Türkiye’deki ekonomik durumun dış politikaya yansımasını sadece Rusya bağlamında görmüyoruz. Birleşik Arap Emirlikleri ve Suudi Arabistan ile yapılan normalleşme müzakerelerinde SWAP anlaşmalarının ve yatırımların en başında itibaren masada olması, Cumhurbaşkanı Erdoğan’ın Mısır Devlet Başkanı Sisi ile tokalaşmasının hemen ardından Suudi Arabistan’ın TCMB’ye dolar yatırması da elbette tesadüf değildi.
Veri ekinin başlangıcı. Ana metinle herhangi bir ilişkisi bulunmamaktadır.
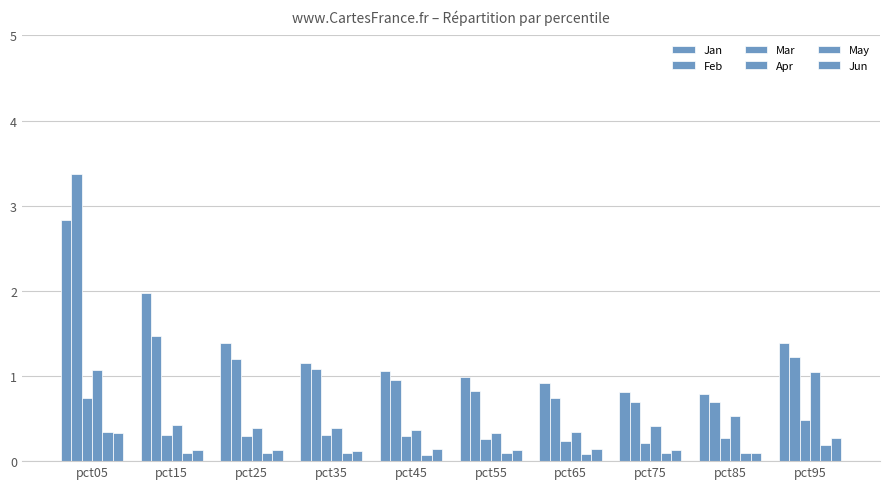

What is the total value across all series at pct85?

2.5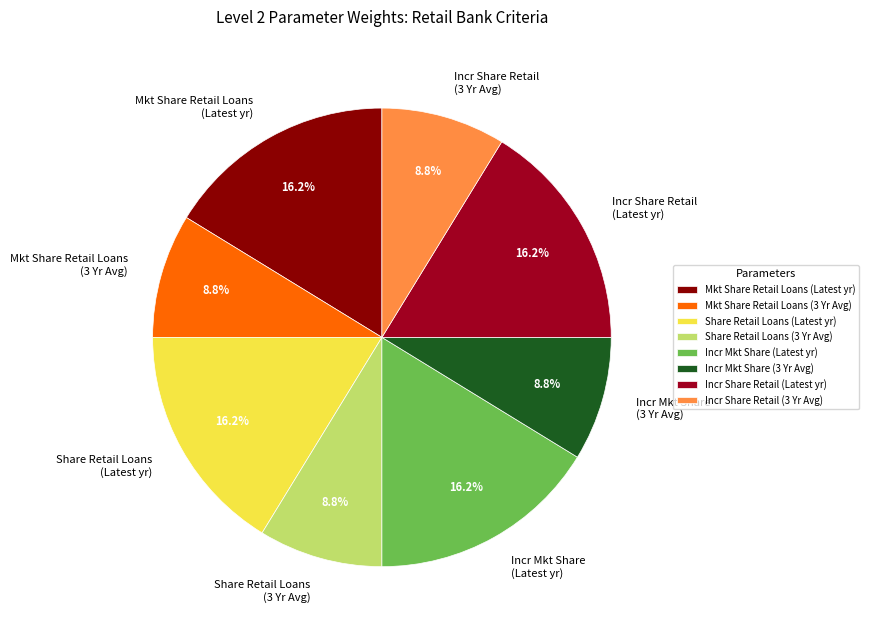

How many segments does this pie chart have?

8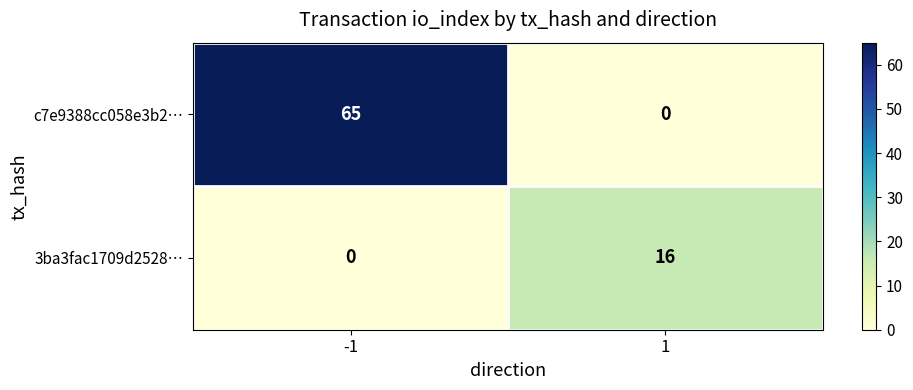

How many data points does each series have?

2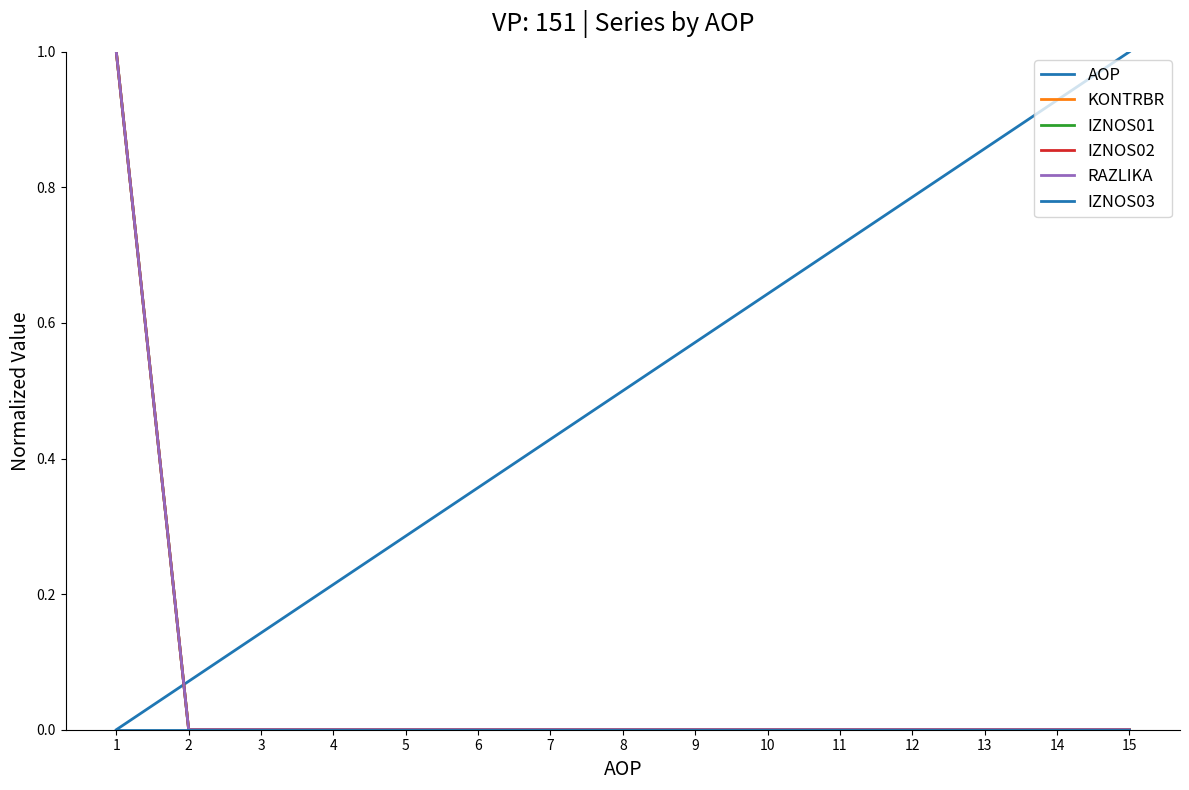

Does the chart display data point markers on the line(s)?

No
Türkiye ekonomik bir darboğazdan geçiyor olmasaydı dış politikadaki tercihleri yine aynı mı olurdu sorusunun kolay ve birkaç cümle ile verilecek bir cevabı yok. Ancak seçimlere ekonomik darboğazda girmenin Türkiye’nin dış politikadaki seçeneklerini sınırlandırması ve adeta Türkiye’yi belli adımları atmaya mahkûm etmesi memnun olunacak bir durum değil. Türkiye’nin bir daha asla bu duruma düşmemesini diler, bütün okurların yeni yılını şimdiden kutlarım.